In looking at the total increase seen from increased usage of Dyson and Chen, there would be an added 0.8 fWAR and 0.9rWAR bringing an adjusted team total to 9.9 fWAR and 8.4 rWAR, good for an average of 9.15 WAR or 0.55 WAR less than the real Royals without the services of Wil Myers factoring into any of this. [End addendum.]
Over the course of the simulation, I also shipped off John Lamb, Mike Montgomery, Yordano Ventura, Elier Hernandez, Jason Adam, Christian Colon, J.C. Sulbaran, and Robinson Yambati in deals and signed Mitch Maier, Brandon Inge, Jesus Flores, and Kyle McClellan to minor-league deals for organizational depth.
For the sake of transparency: John Lamb finally had a start in which it looked like his velocity might be back; Montgomery is getting shelled in high-A; Ventura is on the verge of a promotion to Omaha; Hernandez is still in Extended Spring Training; Jason Adam is finally striking batters out in Double-A, but he's getting hit around a lot; Christian Colon is doing nothing to attempt to shed the label of "disappointment;" Sulbaran still appears to be terrible; and Yambati would appear to be a live arm but little else.
Inge had a clause in his contract that he had to be on the 25-man roster by June 1st. If he somehow made the team over one of the utility infielders, he's been worth -0.1 fWAR and -0.2 rWAR.
The Shadow Royals had a total payroll of $69.1MM, so $12.77MM less than the Royals payroll. With the insertion of Bauer, Myers, and Odorizzi into the lineup, it would be hard to argue that the Shadow Royals aren't set up much better for the future, even if the first two months were less kind to them as they were to the actual Royals.
If there is one thing that's clear, Rickie Weeks has been an anchor on this team's production through the first two months.
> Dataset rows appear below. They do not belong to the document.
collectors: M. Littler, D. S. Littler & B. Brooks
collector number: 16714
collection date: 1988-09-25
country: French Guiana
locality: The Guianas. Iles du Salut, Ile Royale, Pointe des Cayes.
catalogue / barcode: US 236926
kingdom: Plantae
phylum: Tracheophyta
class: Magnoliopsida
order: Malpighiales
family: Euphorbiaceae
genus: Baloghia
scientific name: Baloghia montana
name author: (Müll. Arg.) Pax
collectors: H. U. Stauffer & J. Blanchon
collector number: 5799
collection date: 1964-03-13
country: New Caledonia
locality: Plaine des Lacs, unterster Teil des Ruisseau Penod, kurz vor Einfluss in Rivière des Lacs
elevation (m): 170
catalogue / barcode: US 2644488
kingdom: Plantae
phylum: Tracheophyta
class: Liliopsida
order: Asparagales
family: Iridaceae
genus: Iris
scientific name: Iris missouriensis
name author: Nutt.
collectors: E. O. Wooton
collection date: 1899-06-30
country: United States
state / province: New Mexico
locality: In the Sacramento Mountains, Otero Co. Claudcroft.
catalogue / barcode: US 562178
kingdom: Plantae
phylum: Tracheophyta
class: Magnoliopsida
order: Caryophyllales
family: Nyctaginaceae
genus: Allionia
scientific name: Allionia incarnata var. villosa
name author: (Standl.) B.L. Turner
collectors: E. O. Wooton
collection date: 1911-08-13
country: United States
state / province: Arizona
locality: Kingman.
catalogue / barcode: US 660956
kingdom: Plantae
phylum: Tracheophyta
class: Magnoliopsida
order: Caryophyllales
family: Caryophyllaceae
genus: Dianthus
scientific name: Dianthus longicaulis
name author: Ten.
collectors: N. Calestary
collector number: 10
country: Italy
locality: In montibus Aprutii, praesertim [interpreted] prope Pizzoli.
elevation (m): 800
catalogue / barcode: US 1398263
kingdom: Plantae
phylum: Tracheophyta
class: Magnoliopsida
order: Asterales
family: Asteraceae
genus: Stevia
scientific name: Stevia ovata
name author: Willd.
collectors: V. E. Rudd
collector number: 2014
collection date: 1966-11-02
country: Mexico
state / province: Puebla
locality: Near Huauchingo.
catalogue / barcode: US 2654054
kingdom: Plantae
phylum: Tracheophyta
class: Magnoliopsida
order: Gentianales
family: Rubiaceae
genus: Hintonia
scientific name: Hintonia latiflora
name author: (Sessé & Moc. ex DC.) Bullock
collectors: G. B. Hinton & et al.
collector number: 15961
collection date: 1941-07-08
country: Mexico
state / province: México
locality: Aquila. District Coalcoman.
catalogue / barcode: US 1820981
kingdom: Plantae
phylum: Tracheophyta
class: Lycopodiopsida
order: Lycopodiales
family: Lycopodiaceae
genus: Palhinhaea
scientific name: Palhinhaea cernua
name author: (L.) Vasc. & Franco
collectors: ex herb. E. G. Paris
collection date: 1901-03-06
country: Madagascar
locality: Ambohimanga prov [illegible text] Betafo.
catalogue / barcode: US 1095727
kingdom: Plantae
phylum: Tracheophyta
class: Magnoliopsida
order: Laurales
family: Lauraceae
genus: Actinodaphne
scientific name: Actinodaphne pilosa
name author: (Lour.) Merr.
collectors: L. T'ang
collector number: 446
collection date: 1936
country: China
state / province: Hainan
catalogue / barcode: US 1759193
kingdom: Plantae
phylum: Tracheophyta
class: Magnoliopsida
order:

He only cost money and Aaron Crow, but he's been death to this team. I still think he can be a productive member of this team.
Regardless, there's a 1.4 WAR difference between the two squads. One of them cost nearly $13MM less than the other, and there is less strain on the Shadow Royals' immediate future (though prospects were shipped off on the trade market).
Denizens of Royals Review, sink your claws in.